Filling the post is Frederick Herrera, who formerly served as senior associate counsel in the House employment counsel’s office. Before coming to the Hill six years ago, Herrera spent six years as a senior appellate attorney for the Federal Labor Relations Authority. The new position will be administered by the Capitol Police’s chief administrative officer.
Previously, if an employment-related lawsuit was filed against the department or an issue arose regarding workplace practices, the matter was directed to the Capitol Police’s general counsel, who in turn directed it to the appropriate chamber’s employment counsel, according to police spokeswoman Jessica Gissubel.
That determination would have depended on which body oversaw the payroll for the officer or officers in question. (Disbursing authority for the Capitol Police is divided between the chambers, meaning that some employees are on the House’s payroll and some are on the Senate’s.)
“Now we can actually look at it and say this is our case,” Gissubel said. “The Capitol Police is growing, and so are our needs. Although we are all Congressional employees, our job descriptions are so different that we need our own employment counsel.”
The internal memo announcing the decision explained that the position was created to provide the department advice relating to policies and practices mandated by the Congressional Accountability Act of 1995.
The CAA was Congress’ first broad statute to apply federal labor laws and fairness practices to itself. It created the Office of Compliance as an independent office within the legislative branch to enforce the application of 11 civil rights, labor and workplace laws for Congress and its support agencies.
Since its creation, the Office of Compliance has been most heavily utilized by Architect of the Capitol employees and Capitol Police officers.
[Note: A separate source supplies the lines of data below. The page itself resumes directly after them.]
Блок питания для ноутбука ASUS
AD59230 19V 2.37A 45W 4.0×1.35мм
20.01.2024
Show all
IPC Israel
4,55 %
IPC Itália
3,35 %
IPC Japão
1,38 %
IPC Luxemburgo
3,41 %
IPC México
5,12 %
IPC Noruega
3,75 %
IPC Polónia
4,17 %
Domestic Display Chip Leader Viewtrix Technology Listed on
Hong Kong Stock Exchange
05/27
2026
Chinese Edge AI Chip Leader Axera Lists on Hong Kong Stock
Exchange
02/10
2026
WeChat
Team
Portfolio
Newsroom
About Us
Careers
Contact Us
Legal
In an unrelated matter, a complaint was filed Jan. 15 with the Virginia State Bar and U.S. District Court alleging misconduct by Capitol Police General Counsel John Caulfield.
“As a chief law-enforcement civilian, as well as an official of the court, Mr. Caulfield’s conduct is prejudicial to the reputation and good order of the police department, the legal system, and the legal profession,” retired officer Duvall Phelps wrote in his complaint.
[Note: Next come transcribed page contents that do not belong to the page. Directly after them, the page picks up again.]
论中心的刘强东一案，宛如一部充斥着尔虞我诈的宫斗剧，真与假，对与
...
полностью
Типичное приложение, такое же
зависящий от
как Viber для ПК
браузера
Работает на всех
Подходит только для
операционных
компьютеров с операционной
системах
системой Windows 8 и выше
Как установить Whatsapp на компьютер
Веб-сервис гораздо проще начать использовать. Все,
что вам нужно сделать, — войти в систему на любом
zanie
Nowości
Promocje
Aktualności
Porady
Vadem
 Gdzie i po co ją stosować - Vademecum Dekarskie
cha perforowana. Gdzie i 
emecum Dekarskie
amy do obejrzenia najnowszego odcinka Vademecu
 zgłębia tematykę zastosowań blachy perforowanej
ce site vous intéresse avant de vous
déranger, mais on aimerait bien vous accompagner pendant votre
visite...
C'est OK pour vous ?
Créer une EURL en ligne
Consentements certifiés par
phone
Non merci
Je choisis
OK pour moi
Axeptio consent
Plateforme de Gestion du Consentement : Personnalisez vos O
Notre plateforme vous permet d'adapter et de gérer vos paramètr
“As ‘gatekeeper’ for the department’s discipline process, the perception of Mr. Caulfield’s substantially unrestrained power engenders fundamental concern among officers,” he said in a statement.
Gissubel said that even before the position of employment counsel was created, Caulfield never oversaw employment decisions and he referred all CAA issues to the House or the Senate’s employment counsel.
Caulfield said he has yet to receive notice that a complaint has been filed.
“I respect the process, and they have a process for any complaint, which is confidential, and I feel that any discussions concerning it could be viewed as pre-empting the process,” he said.
“I am confident that it’s inaccurate, untruthful and unfounded,” he added.
Phelps said he filed complaints with the Virginia Bar, of which Caulfield is a member in good standing; the U.S. District Court for the District of Columbia, under which Caulfield practices as the Capitol Police’s general counsel; and the Supreme Court of Virginia.
Phelps cities incidents of public drunkenness, advising a lobbyist not to take a Breathalyzer test after the acquaintance was arrested by the Capitol Police for driving under the influence of alcohol, and injuring a deputy with the Sheriff’s Department of Fairfax County, Va., while driving under the influence in 1992.
The Capitol Police has investigated most of the allegations before, and Chief Terrance Gainer through his spokeswoman said that if there was anything new in the complaint, the department would look into it.